DISENTANGLING THE DETERMINANTS OF EXTINCTION RISK: INVESTIGATING THE ROLE OF PALEOGEOGRAPHY IN SHAPING PHANEROZOIC EXTINCTION PATTERNS (Invited Presentation)

Determining species vulnerability to extinction is key to understanding macroevolutionary patterns and predicting future biodiversity loss. Extinction over geological timescales results from the interplay of organismal traits, population-level attributes, and extrinsic factors like climate change. However, a relatively under-investigated question is how vulnerability to climate change is influenced by paleogeographic boundary conditions. For marine taxa inhabiting continental shelf environments, their ability to track preferred isotherms may depend partly on continuous dispersal corridors. We hypothesize that taxa on east-west coastlines, isolated islands, and epicontinental seaways are more susceptible to rapid climate changes than those on continuous north-south coastlines.

We tested this hypothesis using the Paleobiology Database. We used five different paleo-plate reconstruction models to map coastlines over the past 540 million years and developed a spatial pathfinding algorithm to determine the distance required for taxa to move 5, 10, and 15 degrees latitude.

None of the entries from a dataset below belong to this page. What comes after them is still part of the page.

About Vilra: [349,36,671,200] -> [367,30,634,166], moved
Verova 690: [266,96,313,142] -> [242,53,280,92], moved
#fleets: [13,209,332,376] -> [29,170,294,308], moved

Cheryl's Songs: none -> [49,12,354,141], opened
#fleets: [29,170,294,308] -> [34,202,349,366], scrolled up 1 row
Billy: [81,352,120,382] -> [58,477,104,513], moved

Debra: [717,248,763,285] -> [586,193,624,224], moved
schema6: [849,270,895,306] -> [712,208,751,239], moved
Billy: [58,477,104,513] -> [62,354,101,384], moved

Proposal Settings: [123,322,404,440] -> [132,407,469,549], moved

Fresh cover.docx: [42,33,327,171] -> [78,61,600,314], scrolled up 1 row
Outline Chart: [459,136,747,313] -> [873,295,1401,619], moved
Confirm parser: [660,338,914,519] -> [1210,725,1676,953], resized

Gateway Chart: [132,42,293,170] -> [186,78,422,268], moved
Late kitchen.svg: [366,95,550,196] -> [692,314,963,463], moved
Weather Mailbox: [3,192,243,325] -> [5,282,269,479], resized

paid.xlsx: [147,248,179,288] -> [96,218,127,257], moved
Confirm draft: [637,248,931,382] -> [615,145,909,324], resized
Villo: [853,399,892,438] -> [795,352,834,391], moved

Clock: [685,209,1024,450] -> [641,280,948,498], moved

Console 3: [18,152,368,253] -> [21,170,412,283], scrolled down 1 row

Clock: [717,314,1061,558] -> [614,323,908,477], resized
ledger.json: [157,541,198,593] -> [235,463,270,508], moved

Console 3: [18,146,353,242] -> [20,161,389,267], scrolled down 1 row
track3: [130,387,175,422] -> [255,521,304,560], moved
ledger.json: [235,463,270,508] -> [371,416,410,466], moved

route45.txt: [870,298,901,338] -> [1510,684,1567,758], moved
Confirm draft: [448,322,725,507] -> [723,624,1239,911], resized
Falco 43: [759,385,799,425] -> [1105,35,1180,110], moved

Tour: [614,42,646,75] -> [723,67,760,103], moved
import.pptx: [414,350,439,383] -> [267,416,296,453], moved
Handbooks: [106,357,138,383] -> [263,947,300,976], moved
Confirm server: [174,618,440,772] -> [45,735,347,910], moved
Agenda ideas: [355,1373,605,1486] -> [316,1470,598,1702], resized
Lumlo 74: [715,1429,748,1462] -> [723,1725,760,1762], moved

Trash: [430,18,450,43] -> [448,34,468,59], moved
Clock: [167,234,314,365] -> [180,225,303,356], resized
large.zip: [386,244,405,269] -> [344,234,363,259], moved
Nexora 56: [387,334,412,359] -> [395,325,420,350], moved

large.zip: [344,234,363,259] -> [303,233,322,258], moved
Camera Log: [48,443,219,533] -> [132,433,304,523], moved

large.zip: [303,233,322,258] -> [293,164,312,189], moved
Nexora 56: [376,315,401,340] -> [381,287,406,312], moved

Our analysis confirm that paleogeography has a significant influence on extinction risk. Selectivity for the distance to track metric is notably higher during mass extinction events. This contrasts with the selective signal exhibited by other extinction risk predictors, which are typically dampened during mass extinctions.

We tested the importance of paleogeography relative to known predictors of extinction risk, including geographic range, body size, thermal tolerance, and the temperature change for each taxon using an exhaustive model selection procedure. We found that paleogeography is included in the best-supported model based on AIC, and therefore may play a significant role in mediating taxon survival over the Phanerozoic.

Our findings suggest that taxa in geographically-restrictive environments, such as islands, basins, or east-west oriented coastlines are particularly vulnerable to extinction during episodes of rapid climate change. These results highlight the importance of considering paleogeographic context in understanding historical extinction dynamics and forecasting future extinction risk.